Using Python Integration in Altair Activate to Access Data on PostgreSQL
Abstract
In this article, it is described how to access sensor data on SQL databases using Python integration on Altair Activate.
Altair Activate is an open and flexible integration platform for systems simulation. Besides block-based modeling, it supports in the same environment different languages such as Open Matrix Language (OML), C, Python providing powerful possibilities for the users.
In this case, a block that supports Python language is used to access and manipulate data on PostgreSQL, that is a well-known object-relational database system.

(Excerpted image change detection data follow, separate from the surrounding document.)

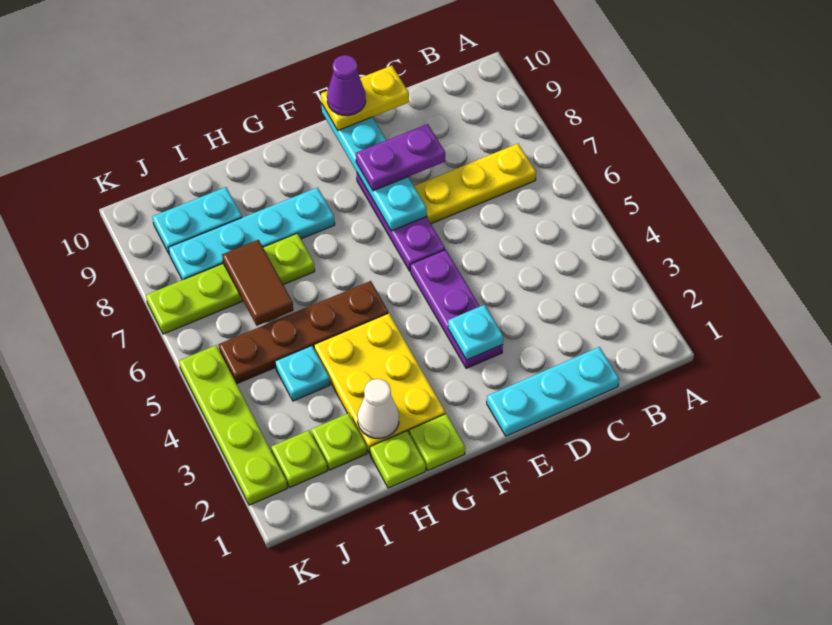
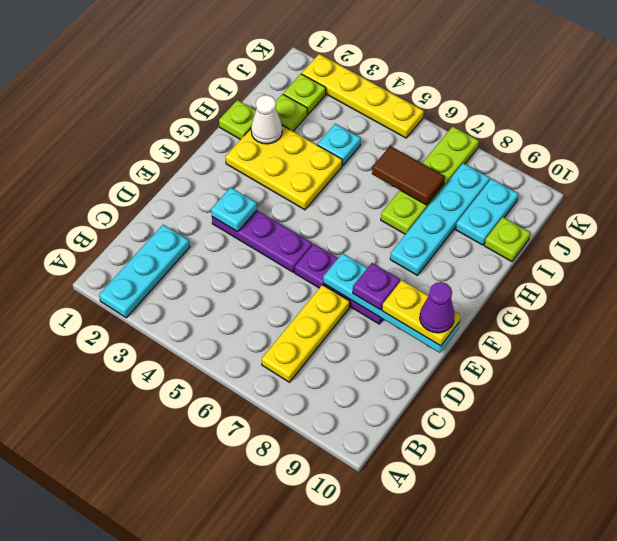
cyan 1x3 plate [487,347,619,436] -> cyan 1x3 plate moved to [99,225,190,318]
purple 1x2 plate [356,124,445,191] -> purple 1x1 plate [353,263,400,310]
yellow 1x2 plate [321,66,409,130] -> yellow 1x2 plate turned to [382,280,460,346]
lime 1x1 plate [409,414,465,470] -> lime 1x1 plate moved to [484,217,530,262]
brown 1x4 plate [218,281,388,384] -> none
lime 1x4 plate [179,345,287,505] -> yellow 1x4 plate [302,54,424,138]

In this case, the data came from real sensors, thus it is very noisy! Therefore, besides accessing and reading the data, a filter will be applied to analyze the data both in time and frequency domain.
Use Case
Several companies store the raw data acquired from sensors in a database, instead of having local files such as CSVs. It can help in terms of organizing data, saving local storage space, and even for security purposes.
Otherwise, accessing the database to get this data, then saving them locally, then manipulating this data (applying filters, doing FFTs) can be a nightmare for users once several tools could be involved on each process.

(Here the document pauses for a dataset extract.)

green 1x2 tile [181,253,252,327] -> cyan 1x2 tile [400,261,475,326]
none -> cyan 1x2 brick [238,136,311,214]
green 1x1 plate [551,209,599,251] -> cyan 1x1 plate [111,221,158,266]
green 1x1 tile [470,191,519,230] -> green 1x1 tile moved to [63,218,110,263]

Below there is one example with a table data on PostgreSQL with acquired Accelerometer signals on the X, Y and Z axis (Ax, Ay, and Az respectively). As mentioned, the data are very noisy (blue lines) and a filter must be applied further to analyze the data.
Solution
Activate provides to the users the capability of accessing a SQL database, getting, and bringing the data (1) to its environment, filtering the data (2), and plotting (3) in a seamlessly way!
(1) There is a block called “PyCustomBlock” which is possible to insert Python codes with the desired libraries. In this case a “psycopg2” library is used to access, get, and manipulate the data on PostgreSQL. The data are brought to Activate and can be used in its environment.
(2) As mentioned, the data comes from Accelerometer sensors, it means that they are very noisy! In Activate there are different available ways to apply a filter based on each requirement. In this case a filter using transfer function block was used with custom parameters:
(3) Finally, it is possible to plot the data in different ways, firstly the different data were analyzed in time domain (the 3 sensors), zooming to see the filter acting:
Besides that, a very nice capability on Activate was used to calculate the FFT in a few clicks to analyze the data in frequency domain based on the sampling frequency, as figure below (Sensor 1):
Conclusions
Activate provides a single interface for the users where is possible to perform different tasks such as PostgreSQL connection, Filtering and Plotting in the same environment.
Activate has a unique flexibility in terms of Python connectivity. It extends capabilities in terms of systems modeling, once Python already has several powerful libraries that can be integrated to the block diagram environment.
Finally, with a few clicks, users can transform a time-domain analysis to frequency-domain, helping to understand signal from accelerometers.